After Leclerc and Sainz had qualified second and third on the grid respectively, and each topped one of Friday’s two dry practice sessions, expectations were high that the Scuderia would have a good chance of victory on Sunday.
However, a combination of two slow pit-stops for Sainz, a questionable tyre strategy call for Leclerc, and some formidable pace from Red Bull and Mercedes saw the two Ferraris fall to fourth and sixth by the flag.
After the race, Sainz was at a loss to explain Ferrari’s poor pace on Sunday.
“We clearly struggled as a team today,” Sainz told Sky Sports F1.
“[I’m] a bit puzzled, because we expected to have very good race pace coming from Friday, but it’s clear that with these lower temperatures and track condition changes that we had today there was something going on with the car and the tyres that we just were not fast.

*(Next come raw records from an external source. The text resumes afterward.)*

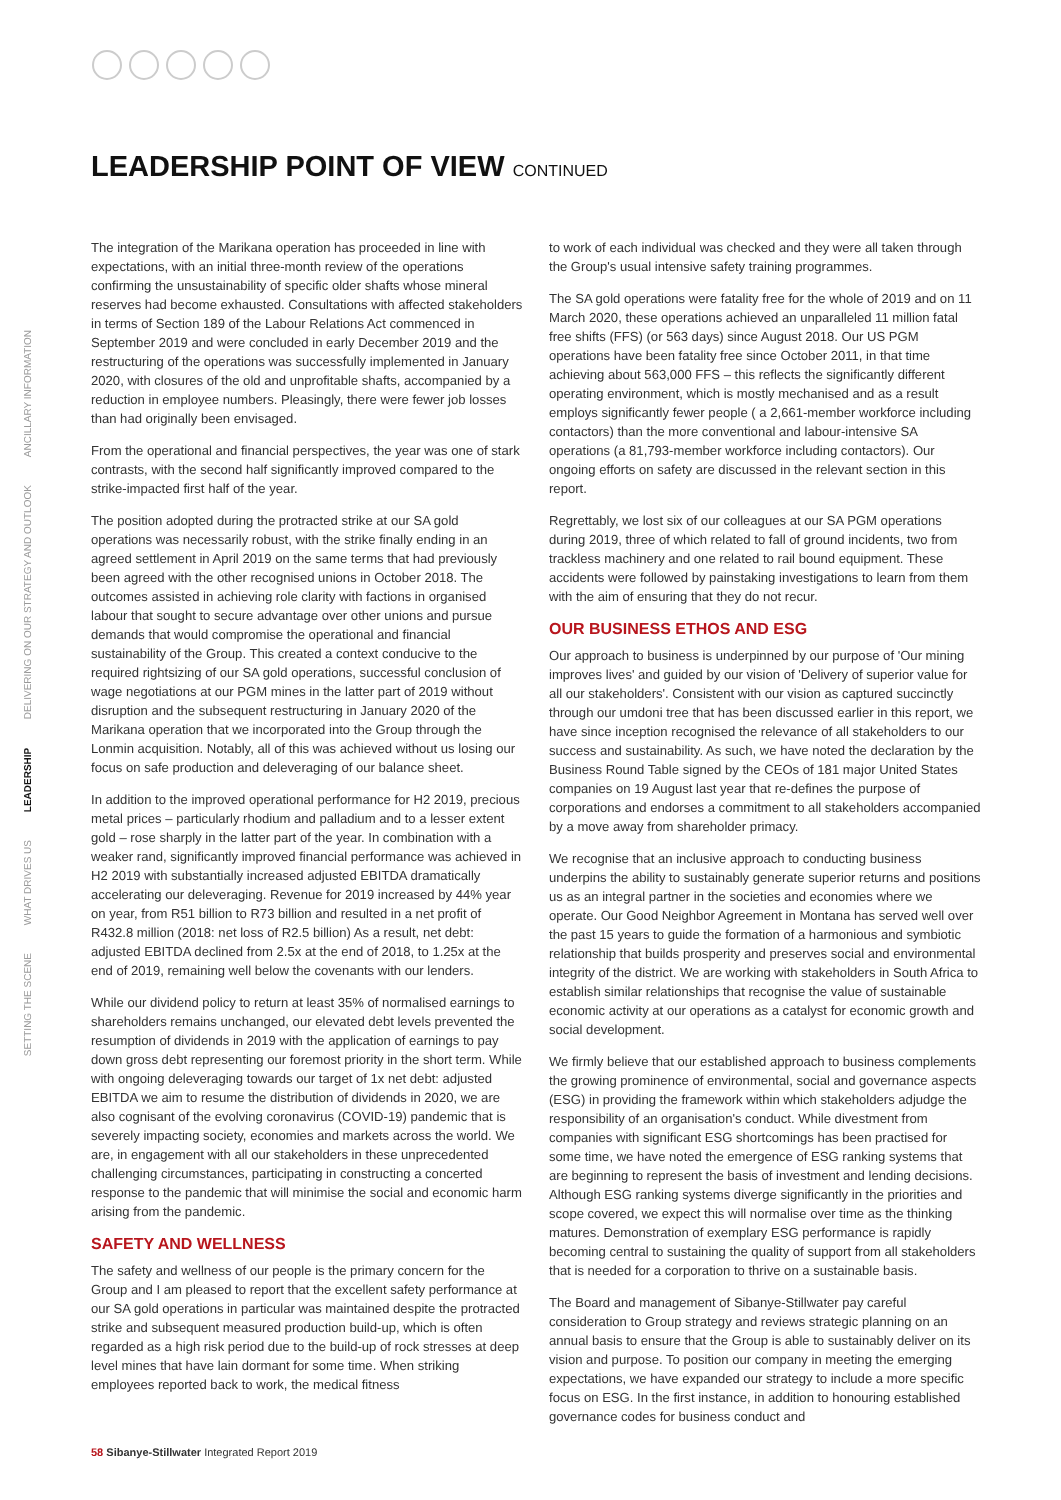LEADERSHIP POINT OF VIEW CONTINUED
SETTING THE SCENE WHAT DRIVES US LEADERSHIP DELIVERING ON OUR STRATEGY AND OUTLOOK ANCILLARY INFORMATION
The integration of the Marikana operation has proceeded in line with expectations, with an initial three-month review of the operations confirming the unsustainability of specific older shafts whose mineral reserves had become exhausted. Consultations with affected stakeholders in terms of Section 189 of the Labour Relations Act commenced in September 2019 and were concluded in early December 2019 and the restructuring of the operations was successfully implemented in January 2020, with closures of the old and unprofitable shafts, accompanied by a reduction in employee numbers. Pleasingly, there were fewer job losses than had originally been envisaged.
From the operational and financial perspectives, the year was one of stark contrasts, with the second half significantly improved compared to the strike-impacted first half of the year.
The position adopted during the protracted strike at our SA gold operations was necessarily robust, with the strike finally ending in an agreed settlement in April 2019 on the same terms that had previously been agreed with the other recognised unions in October 2018. The outcomes assisted in achieving role clarity with factions in organised labour that sought to secure advantage over other unions and pursue demands that would compromise the operational and financial sustainability of the Group. This created a context conducive to the required rightsizing of our SA gold operations, successful conclusion of wage negotiations at our PGM mines in the latter part of 2019 without disruption and the subsequent restructuring in January 2020 of the Marikana operation that we incorporated into the Group through the Lonmin acquisition. Notably, all of this was achieved without us losing our focus on safe production and deleveraging of our balance sheet.
In addition to the improved operational performance for H2 2019, precious metal prices – particularly rhodium and palladium and to a lesser extent gold – rose sharply in the latter part of the year. In combination with a weaker rand, significantly improved financial performance was achieved in H2 2019 with substantially increased adjusted EBITDA dramatically accelerating our deleveraging. Revenue for 2019 increased by 44% year on year, from R51 billion to R73 billion and resulted in a net profit of R432.8 million (2018: net loss of R2.5 billion) As a result, net debt: adjusted EBITDA declined from 2.5x at the end of 2018, to 1.25x at the end of 2019, remaining well below the covenants with our lenders.
While our dividend policy to return at least 35% of normalised earnings to shareholders remains unchanged, our elevated debt levels prevented the resumption of dividends in 2019 with the application of earnings to pay down gross debt representing our foremost priority in the short term. While with ongoing deleveraging towards our target of 1x net debt: adjusted EBITDA we aim to resume the distribution of dividends in 2020, we are also cognisant of the evolving coronavirus (COVID-19) pandemic that is severely impacting society, economies and markets across the world. We are, in engagement with all our stakeholders in these unprecedented challenging circumstances, participating in constructing a concerted response to the pandemic that will minimise the social and economic harm arising from the pandemic.
SAFETY AND WELLNESS
The safety and wellness of our people is the primary concern for the Group and I am pleased to report that the excellent safety performance at our SA gold operations in particular was maintained despite the protracted strike and subsequent measured production build-up, which is often regarded as a high risk period due to the build-up of rock stresses at deep level mines that have lain dormant for some time. When striking employees reported back to work, the medical fitness
to work of each individual was checked and they were all taken through the Group's usual intensive safety training programmes.
The SA gold operations were fatality free for the whole of 2019 and on 11 March 2020, these operations achieved an unparalleled 11 million fatal free shifts (FFS) (or 563 days) since August 2018. Our US PGM operations have been fatality free since October 2011, in that time achieving about 563,000 FFS – this reflects the significantly different operating environment, which is mostly mechanised and as a result employs significantly fewer people ( a 2,661-member workforce including contactors) than the more conventional and labour-intensive SA operations (a 81,793-member workforce including contactors). Our ongoing efforts on safety are discussed in the relevant section in this report.
Regrettably, we lost six of our colleagues at our SA PGM operations during 2019, three of which related to fall of ground incidents, two from trackless machinery and one related to rail bound equipment. These accidents were followed by painstaking investigations to learn from them with the aim of ensuring that they do not recur.
OUR BUSINESS ETHOS AND ESG
Our approach to business is underpinned by our purpose of 'Our mining improves lives' and guided by our vision of 'Delivery of superior value for all our stakeholders'. Consistent with our vision as captured succinctly through our umdoni tree that has been discussed earlier in this report, we have since inception recognised the relevance of all stakeholders to our success and sustainability. As such, we have noted the declaration by the Business Round Table signed by the CEOs of 181 major United States companies on 19 August last year that re-defines the purpose of corporations and endorses a commitment to all stakeholders accompanied by a move away from shareholder primacy.
We recognise that an inclusive approach to conducting business underpins the ability to sustainably generate superior returns and positions us as an integral partner in the societies and economies where we operate. Our Good Neighbor Agreement in Montana has served well over the past 15 years to guide the formation of a harmonious and symbiotic relationship that builds prosperity and preserves social and environmental integrity of the district. We are working with stakeholders in South Africa to establish similar relationships that recognise the value of sustainable economic activity at our operations as a catalyst for economic growth and social development.
We firmly believe that our established approach to business complements the growing prominence of environmental, social and governance aspects (ESG) in providing the framework within which stakeholders adjudge the responsibility of an organisation's conduct. While divestment from companies with significant ESG shortcomings has been practised for some time, we have noted the emergence of ESG ranking systems that are beginning to represent the basis of investment and lending decisions. Although ESG ranking systems diverge significantly in the priorities and scope covered, we expect this will normalise over time as the thinking matures. Demonstration of exemplary ESG performance is rapidly becoming central to sustaining the quality of support from all stakeholders that is needed for a corporation to thrive on a sustainable basis.
The Board and management of Sibanye-Stillwater pay careful consideration to Group strategy and reviews strategic planning on an annual basis to ensure that the Group is able to sustainably deliver on its vision and purpose. To position our company in meeting the emerging expectations, we have expanded our strategy to include a more specific focus on ESG. In the first instance, in addition to honouring established governance codes for business conduct and
58 Sibanye-Stillwater Integrated Report 2019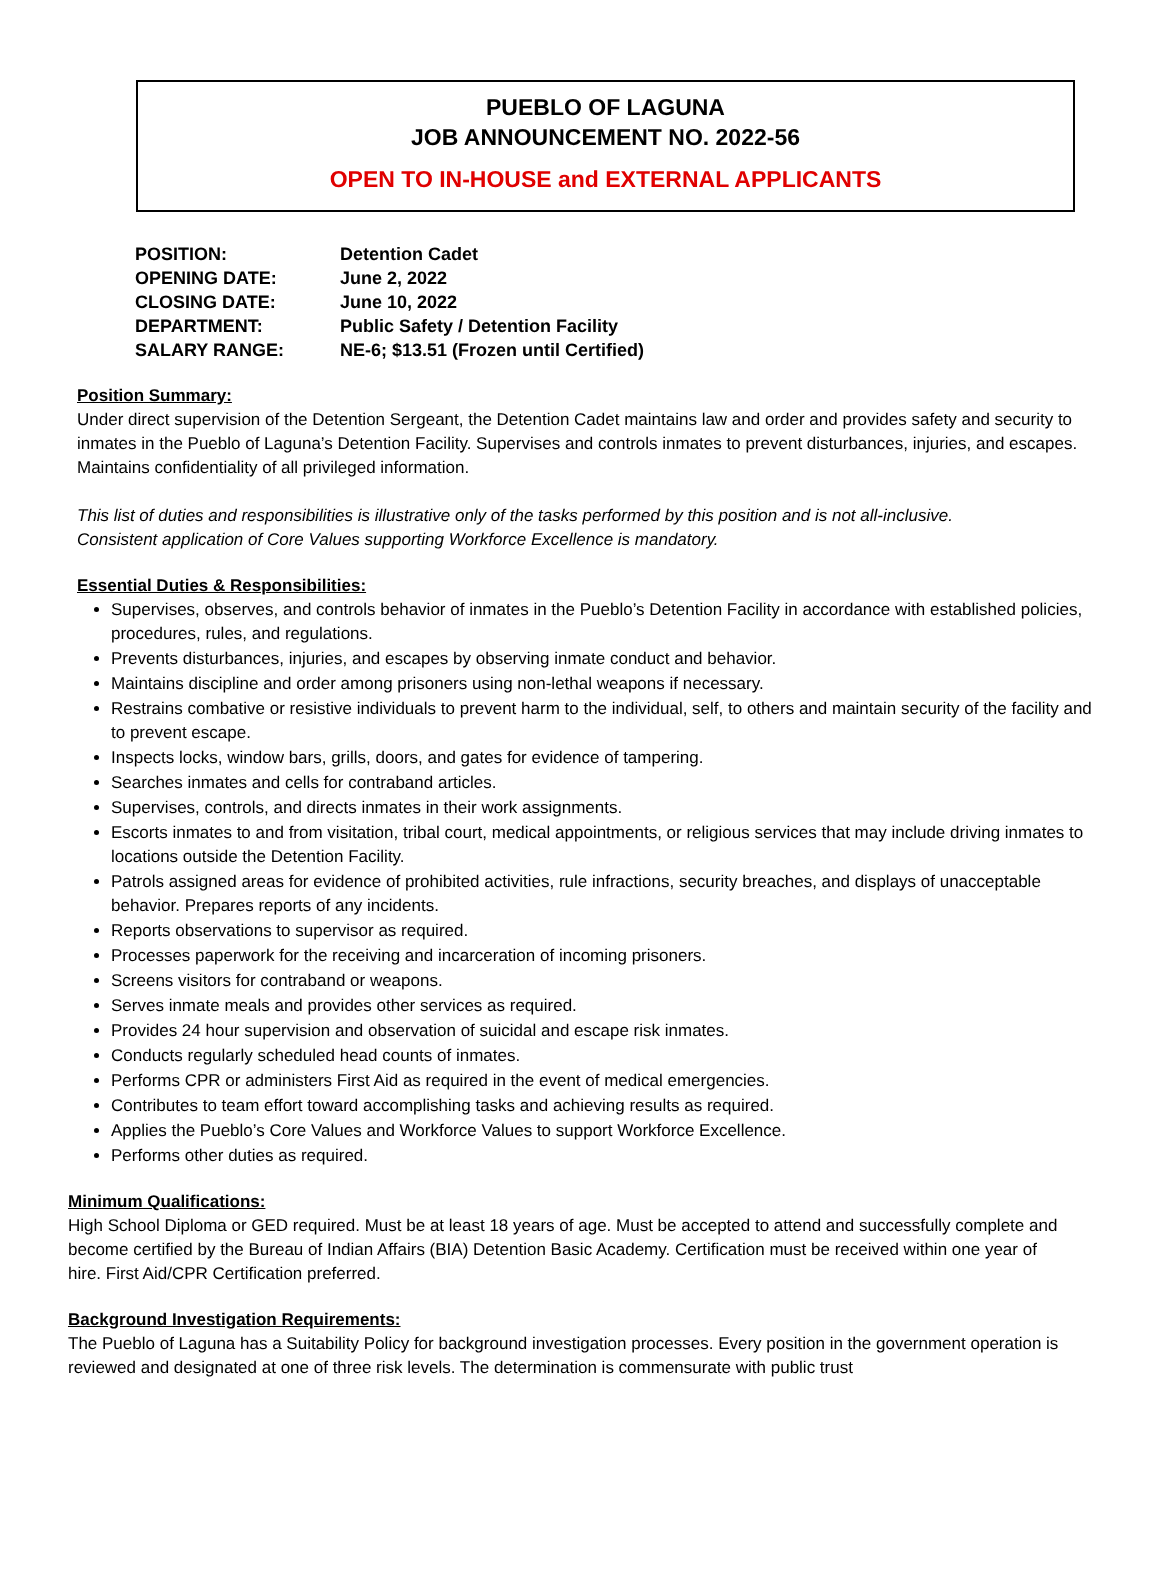PUEBLO OF LAGUNA
JOB ANNOUNCEMENT NO. 2022-56
OPEN TO IN-HOUSE and EXTERNAL APPLICANTS
| POSITION: | Detention Cadet |
| OPENING DATE: | June 2, 2022 |
| CLOSING DATE: | June 10, 2022 |
| DEPARTMENT: | Public Safety / Detention Facility |
| SALARY RANGE: | NE-6; $13.51 (Frozen until Certified) |
Position Summary:
Under direct supervision of the Detention Sergeant, the Detention Cadet maintains law and order and provides safety and security to inmates in the Pueblo of Laguna’s Detention Facility. Supervises and controls inmates to prevent disturbances, injuries, and escapes. Maintains confidentiality of all privileged information.
This list of duties and responsibilities is illustrative only of the tasks performed by this position and is not all-inclusive.
Consistent application of Core Values supporting Workforce Excellence is mandatory.
Essential Duties & Responsibilities:
Supervises, observes, and controls behavior of inmates in the Pueblo’s Detention Facility in accordance with established policies, procedures, rules, and regulations.
Prevents disturbances, injuries, and escapes by observing inmate conduct and behavior.
Maintains discipline and order among prisoners using non-lethal weapons if necessary.
Restrains combative or resistive individuals to prevent harm to the individual, self, to others and maintain security of the facility and to prevent escape.
Inspects locks, window bars, grills, doors, and gates for evidence of tampering.
Searches inmates and cells for contraband articles.
Supervises, controls, and directs inmates in their work assignments.
Escorts inmates to and from visitation, tribal court, medical appointments, or religious services that may include driving inmates to locations outside the Detention Facility.
Patrols assigned areas for evidence of prohibited activities, rule infractions, security breaches, and displays of unacceptable behavior. Prepares reports of any incidents.
Reports observations to supervisor as required.
Processes paperwork for the receiving and incarceration of incoming prisoners.
Screens visitors for contraband or weapons.
Serves inmate meals and provides other services as required.
Provides 24 hour supervision and observation of suicidal and escape risk inmates.
Conducts regularly scheduled head counts of inmates.
Performs CPR or administers First Aid as required in the event of medical emergencies.
Contributes to team effort toward accomplishing tasks and achieving results as required.
Applies the Pueblo’s Core Values and Workforce Values to support Workforce Excellence.
Performs other duties as required.
Minimum Qualifications:
High School Diploma or GED required. Must be at least 18 years of age. Must be accepted to attend and successfully complete and become certified by the Bureau of Indian Affairs (BIA) Detention Basic Academy. Certification must be received within one year of hire. First Aid/CPR Certification preferred.
Background Investigation Requirements:
The Pueblo of Laguna has a Suitability Policy for background investigation processes. Every position in the government operation is reviewed and designated at one of three risk levels. The determination is commensurate with public trust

“Something to analyse – a day to probably look back, regroup, see what we did wrong for these kinds of conditions, and come back after the summer break with a better package.”
Sainz rues slow pit-stops
Neither of Sainz’s two pit-stops were especially slick, and the Spaniard reckoned his race would have been very different had he managed to emerge ahead of early leader George Russell following his first trip to the pit lane.
“The first [slow pit-stop] I think cost me the overcut on George, which obviously would have simplified the race from there onwards, because then you don’t have dirty air [following a car ahead],” he explained.
“I could have, I think, done an overcut with a fast pit-stop, but it is what it is.
“We’ve been decent on pit-stops all year, but now and then a couple of pit-stops are failing us, and we need to analyse what we can do better.
“We want to be stronger in the second half [of 2022].”
Sainz unsure on strategy improvement
Despite Ferrari failing to convert their promising qualifying positions into a strong race result, Sainz said he had no suggestions as to how the Scuderia might have better managed the afternoon.
“I don’t know what we would have done better on strategy, but I can tell you that when the pace is bad like it was today, strategy is always difficult, because you don’t have pace with any compound,” Sainz continued.
“I guess the pit-stop cost me today twice, because from probably leading the race, I went to P3 and having to manage the tyres a lot, which was a shame, but do you include that as a strategy? I don’t know.
“I think today we were just slow, and if you compare our pace against Red Bull on Friday, to our pace against Red Bull today, there was clearly something in the car and in the tyres that we were just not doing right.”